When it comes to building muscle, protein gets all the attention. But what role do the other macronutrients, carbohydrates and fats play in building muscle? And what about vitamins and minerals? I was certainly surprised by what I found. Read on to find out!
A study in 2017 compared the effect of whole eggs versus egg whites in building muscle. While each got the same amount of protein from either the whole eggs or egg whites, the effect on building muscle was different. The whole eggs stimulated a greater muscle building effect than the egg whites.
Before we can explain this, let’s discuss the nutritional difference between the whole egg and egg whites. The egg yolk is the source of fats. Many people who are watching their weight, remove the egg yolk as a way of reducing calories. However, the egg yolk is also an important source of vitamins and minerals, such as iron, phosphorus, vitamin B12, and the fat soluble vitamins (A, D, E, K). When we remove the yolk, we also remove these important nutrients. From a nutrient perspective, whole eggs are a clear winner.
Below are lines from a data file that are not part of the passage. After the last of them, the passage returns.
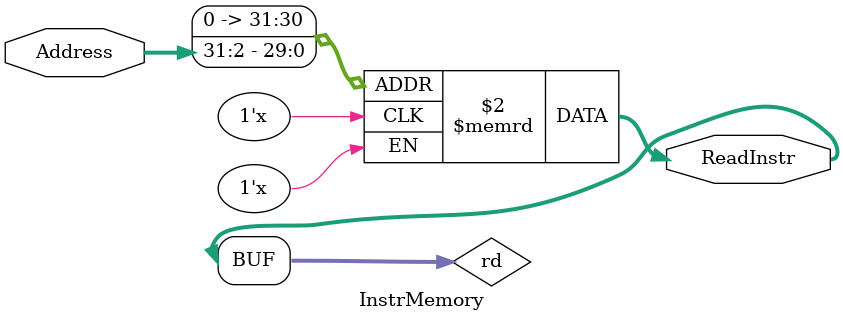
<source format=v>
`timescale 1ns / 1ps


module InstrMemory(
    input [31:0] Address,
    output [31:0] ReadInstr
    );
    reg [31:0] MemFile[0:63];
    reg [31:0] rd;
    always @ (Address)
        begin
           rd = MemFile[Address>>2];
        end
        
    assign ReadInstr = rd;
    
endmodule

</source>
More than just the amino acids from protein play a role in building muscle. Research suggests that vitamins and minerals, such as the fat-soluble vitamins, zinc and selenium, also play an important role in the muscle building pathway. Additionally, fats such as the saturated fatty acid palmitate and the omega-3 fatty acids play a role in building muscle. Clearly, protein is only one factor when it comes to building muscle.
What is the take home message from this information? Whole food sources of protein are superior for building muscle. While protein powders and supplements may be convenient, they don’t provide the same vitamins, minerals and fatty acids that can be obtained from whole foods. When deciding on your post-workout recovery meal or snack, don’t focus only on protein content, but also nutrient content. Aim for foods that are rich in both protein and nutrients.